TAREFAS A CUMPRIR:
1. Copie do texto sobre o foro privilegiado o trecho que começa em "O que é, então, o" e termina em "a julgamentos especiais.".
2. Com base no texto sobre o foro privilegiado, indique se cada afirmação a seguir está de acordo com ele, respondendo sim ou não e citando literalmente as palavras que decidem. (a) O foro privilegiado foi consolidado no Brasil já na primeira Constituição, de 1824. (b) A Constituição de 1891 eliminou o foro privilegiado do presidente. (c) Em 1934, o foro passou a valer também para embaixadores.

TEXTO DA PÁGINA:

--

O foro privilegiado também é especialmente lembrado em casos de corrupção cometidos por parlamentares ou membros do Executivo. Pedidos de extinção não são uma reivindicação rara em protestos brasileiros, seja da direita ou da esquerda. Para entender melhor como ele funciona, TAB conversou com Flávio de Leão Bastos, professor de Direito Constitucional e Direitos Humanos na Faculdade de Direito Mackenzie e presidente da Frente Ampla Democrática pelos Direitos Humanos.

O que é, então, o foro privilegiado? Na verdade, o nome correto (ou melhor, técnico) é foro especial por prerrogativa de função — embora "foro privilegiado" tenha se popularizado. Ele determina que certos cargos públicos possam ser julgados de forma diferente, em relação ao de um cidadão comum, e ser realizaria em instâncias superiores ou especiais.

Desde quando existe? O foro é uma herança direta da colonização portuguesa. Em Portugal, algumas autoridades gozavam de certos privilégios em processos judiciais. No Brasil, o foro privilegiado foi consolidado logo na primeira Constituição, em 1824. Criava-se a figura do Poder Moderador e estabelecia-se, no artigo 99, que a "pessoa do Imperador é inviolável, e sagrada", e "não está sujeita a responsabilidade alguma". Também determinava que certos membros do governo tinham direito a julgamentos especiais.

Se é resquício do Império, não devia ter mudado? Na verdade, após a proclamação a República, a nova Constituição (1891) seguiu com foro privilegiado para a figura do presidente. Em 1934, a instituição se estendeu a membros do Judiciário, como ministros da Corte Suprema, do Tribunal de Contas, aos juízes federais e das Cortes de Apelação, e ainda, aos embaixadores e ministros diplomáticos, tanto para crimes comuns como nos de responsabilidade. Ao longo das décadas, o foro privilegiado foi sendo ampliado até chegar à Constituição Federal de 1988, onde encontrou seu ápice.

--

INFORMAÇÕES EXTRAÍDAS:
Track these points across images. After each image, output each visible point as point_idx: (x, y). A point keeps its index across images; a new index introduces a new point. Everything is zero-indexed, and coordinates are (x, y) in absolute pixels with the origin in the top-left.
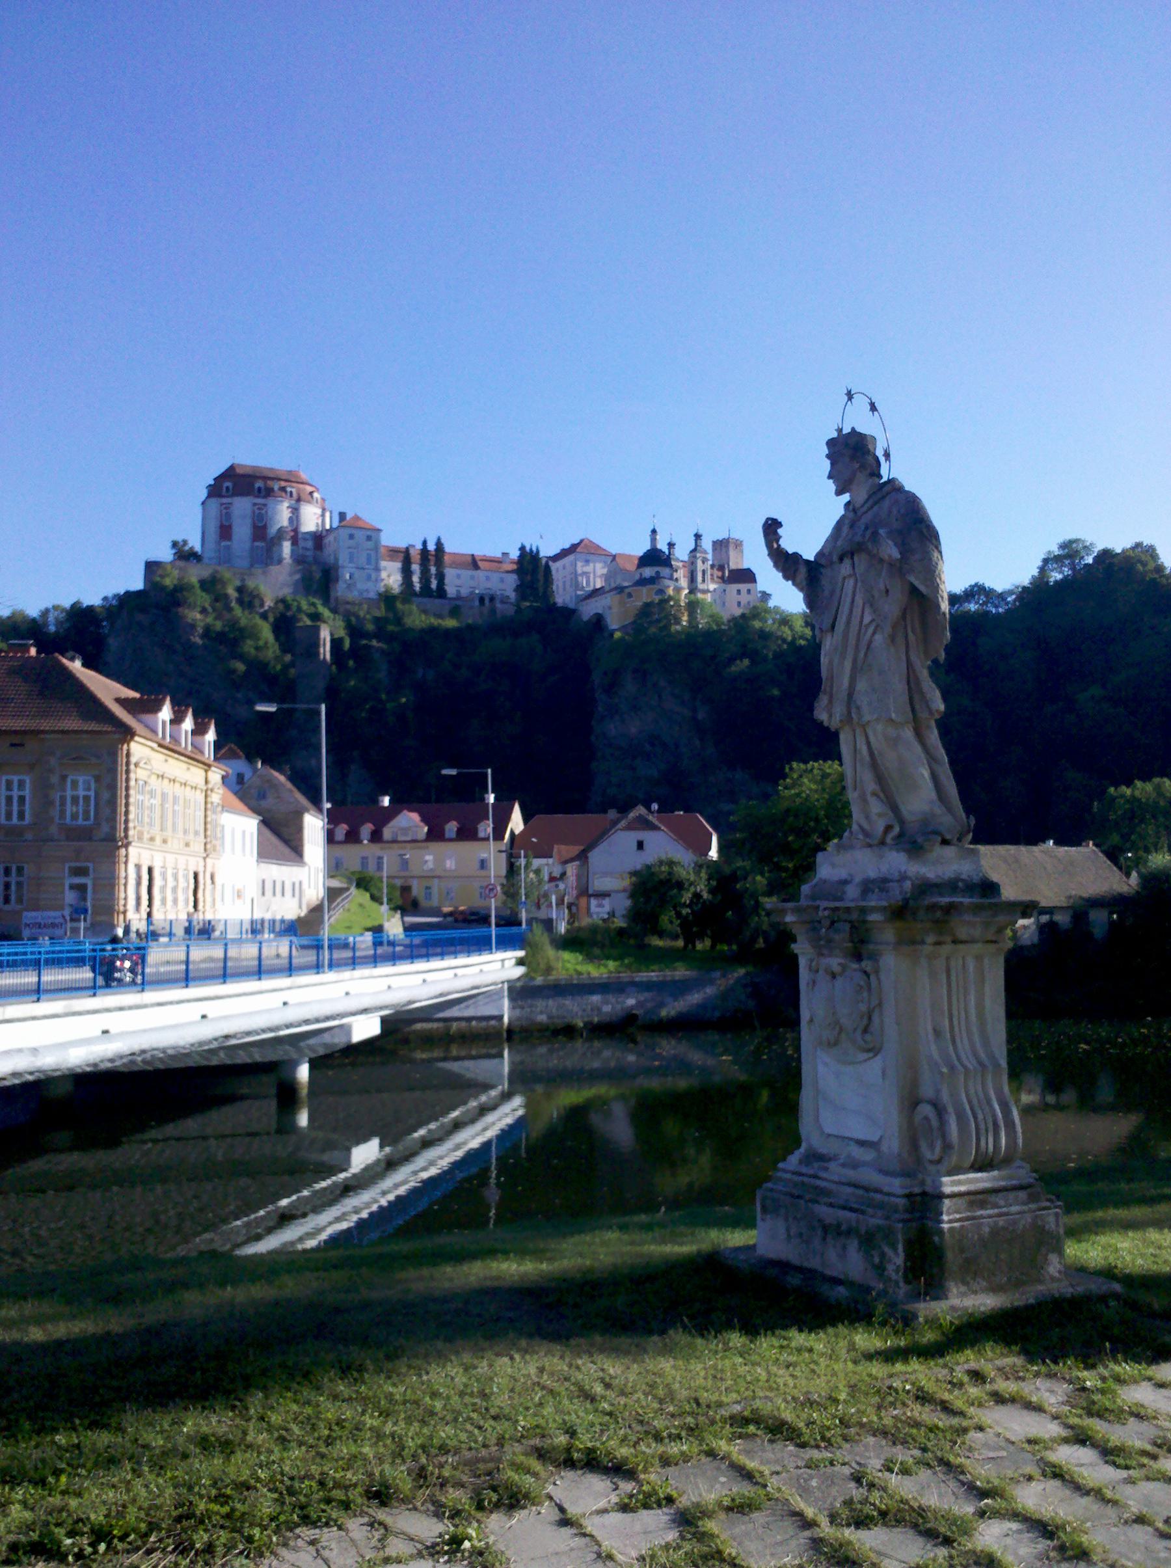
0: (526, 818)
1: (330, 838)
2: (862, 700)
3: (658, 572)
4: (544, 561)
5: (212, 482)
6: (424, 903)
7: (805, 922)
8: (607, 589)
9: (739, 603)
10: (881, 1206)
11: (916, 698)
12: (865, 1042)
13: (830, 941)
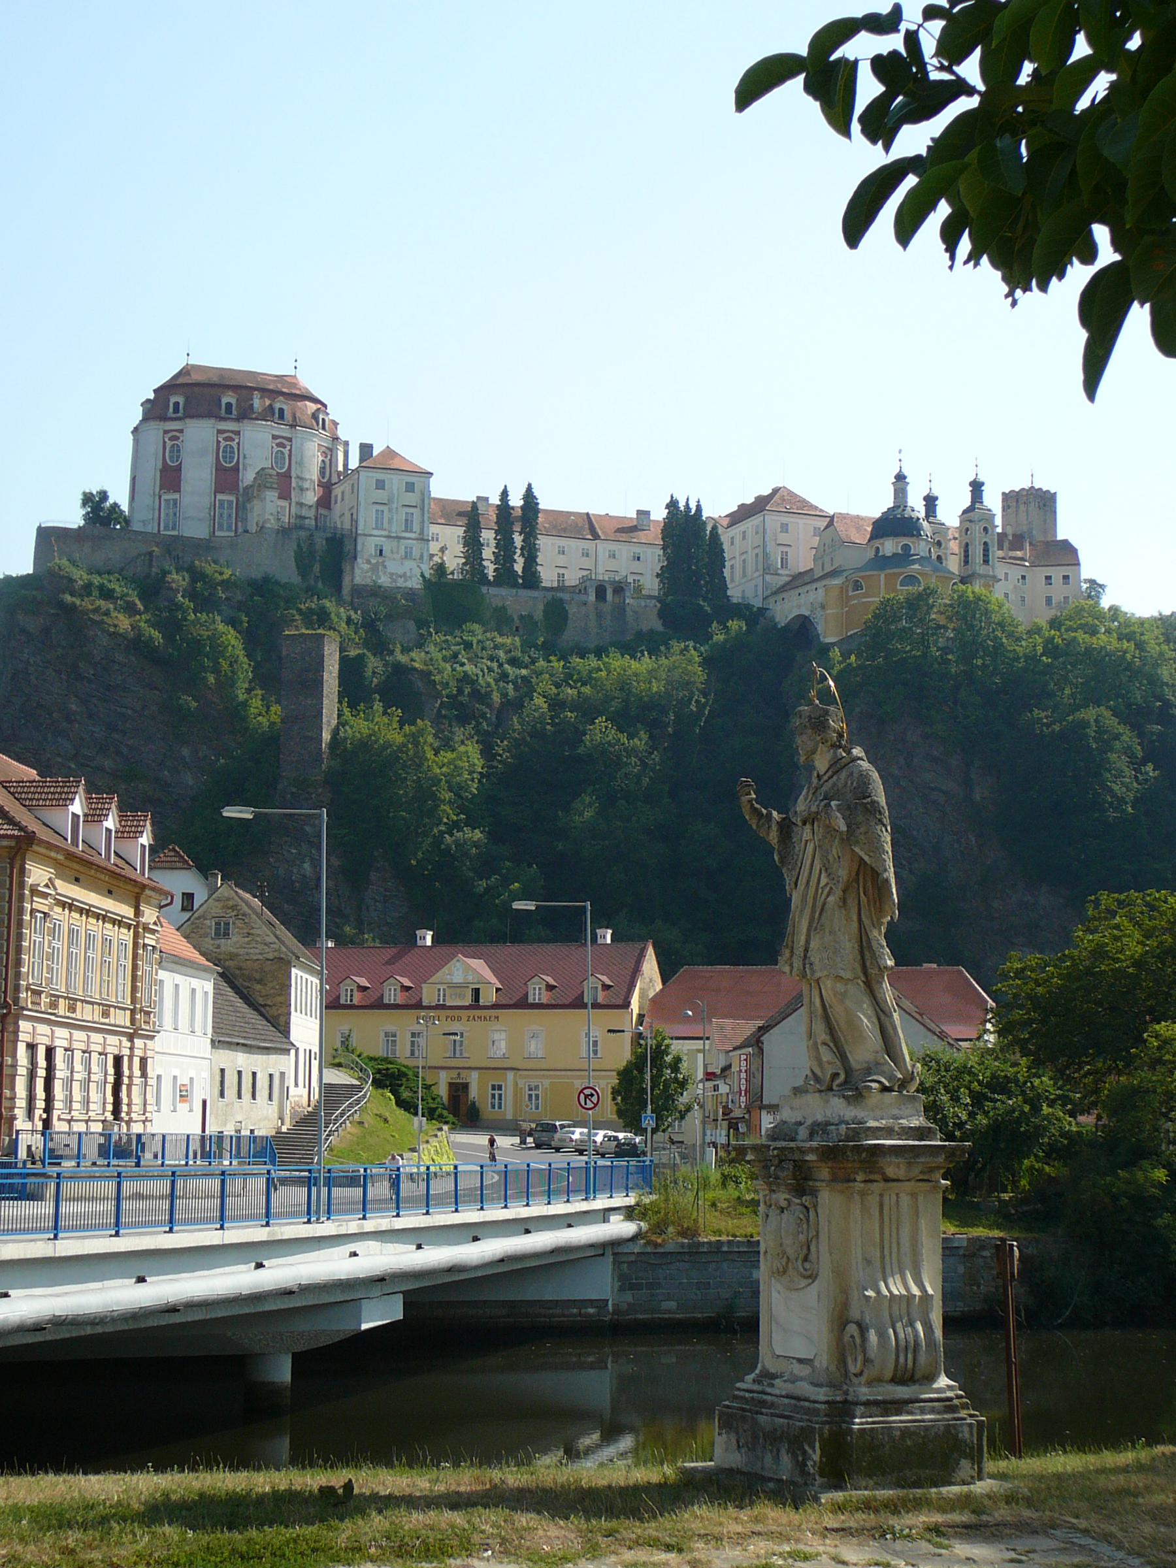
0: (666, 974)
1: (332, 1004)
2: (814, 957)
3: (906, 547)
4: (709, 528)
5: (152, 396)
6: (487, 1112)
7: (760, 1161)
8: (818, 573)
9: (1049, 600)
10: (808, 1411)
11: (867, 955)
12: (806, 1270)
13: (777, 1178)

--

SOLUÇÕES POR TAREFA:
1.
O que é, então, o foro privilegiado? Na verdade, o nome correto (ou melhor, técnico) é foro especial por prerrogativa de função — embora "foro privilegiado" tenha se popularizado. Ele determina que certos cargos públicos possam ser julgados de forma diferente, em relação ao de um cidadão comum, e ser realizaria em instâncias superiores ou especiais.

Desde quando existe? O foro é uma herança direta da colonização portuguesa. Em Portugal, algumas autoridades gozavam de certos privilégios em processos judiciais. No Brasil, o foro privilegiado foi consolidado logo na primeira Constituição, em 1824. Criava-se a figura do Poder Moderador e estabelecia-se, no artigo 99, que a "pessoa do Imperador é inviolável, e sagrada", e "não está sujeita a responsabilidade alguma". Também determinava que certos membros do governo tinham direito a julgamentos especiais.

2.
(a) Sim: "No Brasil, o foro privilegiado foi consolidado logo na primeira Constituição, em 1824."
(b) Não: "a nova Constituição (1891) seguiu com foro privilegiado para a figura do presidente."
(c) Sim: "Em 1934, a instituição se estendeu a membros do Judiciário, como ministros da Corte Suprema, do Tribunal de Contas, aos juízes federais e das Cortes de Apelação, e ainda, aos embaixadores e ministros diplomáticos"